Section 10.4. Refinement 3: Improving Streaming Performance

10.4. Refinement 3: Improving Streaming Performance

Sometimes the most significant bottleneck in a system is the hardware/software communication interface. In the 3DES example, the data is assumed to be both produced and consumed by the connected CPU (a MicroBlaze processor connected via FSL). This results in a significant amount of data crossing over the software/hardware interface. When the code was initially ported to Impulse C hardware, no attention was given to the communication overhead, so the resulting stream implementation is very inefficient. Consider the following code, which is located at the start of the main processing loop:

 while (co_stream_read(blocks_in,&block[0], sizeof(uint8))==co_err_none) {    for ( i = 1; i < BLOCKSIZE; i++ ) {       co_stream_read(blocks_in, &block[i], sizeof(uint8));   }

Here, each 64-bit block is being transferred eight bits at a time (one character) over an 8-bit stream even though the hardware is connected to the CPU via a 32-bit bus. As with memories, streams require at least one cycle per read/write operation, so this code requires at least eight cycles. Furthermore, consider the code immediately following the stream reads:

 left = ((unsigned long)block[0] << 24)       | ((unsigned long)block[1] << 16)      | ((unsigned long)block[2] << 8)      | (unsigned long)block[3]; right = ((unsigned long)block[4] << 24)      | ((unsigned long)block[5] << 16)      | ((unsigned long)block[6] << 8)      | (unsigned long)block[7];

After reading the data eight bits at a time, this code rearranges the data into two 32-bit values, which requires eight loads from the block array and therefore at least eight more cycles. The same situation is also present in the output communications at the end of the main processing loop.
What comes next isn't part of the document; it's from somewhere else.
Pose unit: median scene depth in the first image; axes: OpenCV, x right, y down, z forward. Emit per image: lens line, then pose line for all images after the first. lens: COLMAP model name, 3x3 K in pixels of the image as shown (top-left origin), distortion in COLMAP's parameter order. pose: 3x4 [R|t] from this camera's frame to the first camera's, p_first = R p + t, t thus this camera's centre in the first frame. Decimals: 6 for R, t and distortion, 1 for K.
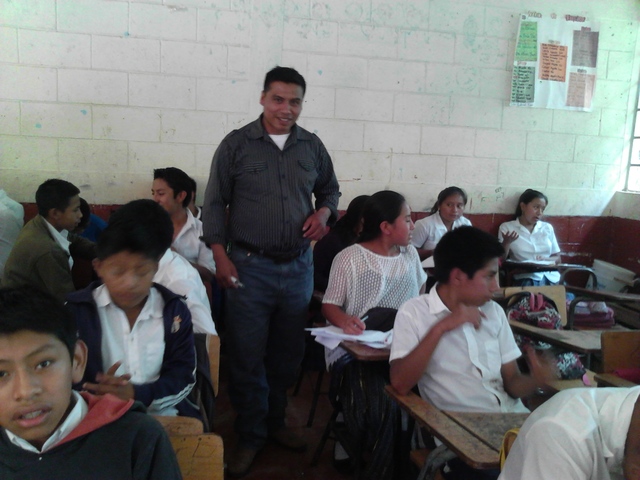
lens RADIAL K [[619.3, 0, 321.4], [0, 619.3, 235.0], [0, 0, 1]] dist [-0.033323, 0.000000]
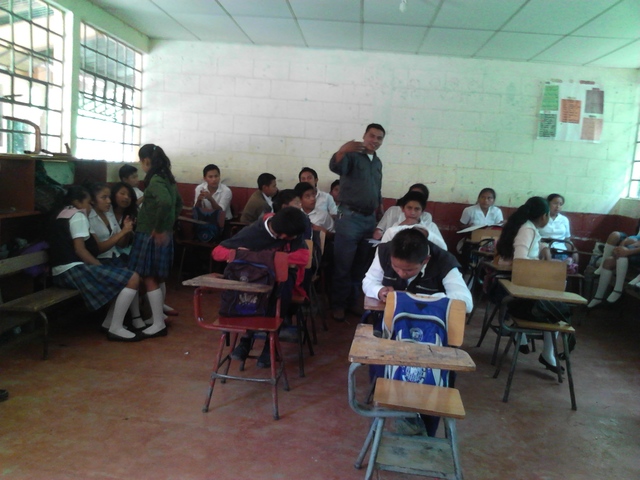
lens RADIAL K [[619.3, 0, 322.1], [0, 619.3, 244.8], [0, 0, 1]] dist [-0.033323, 0.000000]
pose [[0.958159, 0.056219, -0.280660, 0.246338], [-0.062227, 0.997983, -0.012533, 0.116440], [0.279389, 0.029473, 0.959725, -0.674446]]
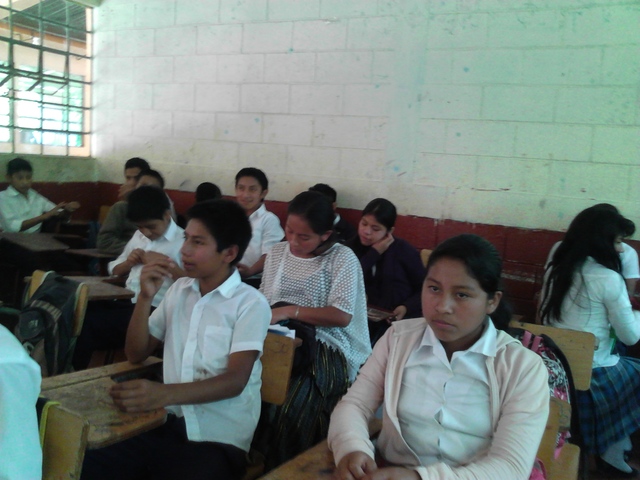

Rewriting the streams interface to use 32-bit streams significantly improves performance. The input and output communication can be rewritten as follows:

 while (co_stream_read(blocks_in, &left, sizeof(left))==co_err_none) {    co_stream_read(blocks_in, &right, sizeof(unsigned long));   ...   co_stream_write(blocks_out, &right, sizeof(unsigned long));   co_stream_write(blocks_out, &left, sizeof(unsigned long)); }

Notice that the block array has been completely eliminated. Obviously this change to the streams specification requires a corresponding change to the producer and consumer processes (which in this example are represented by a single software test bench process running on the embedded MicroBlaze processor), but this is a simple change.

Regenerating hardware with this new communication scheme, we obtain system performance 48 times faster than the software implementation, which was also modified to access the block data in 32-bit chunks. Thus, the new result is nearly 2.5 times faster than the previous result (refinement 2).

Tip

Consider packing multiple data values into a single stream packet to increase process throughput.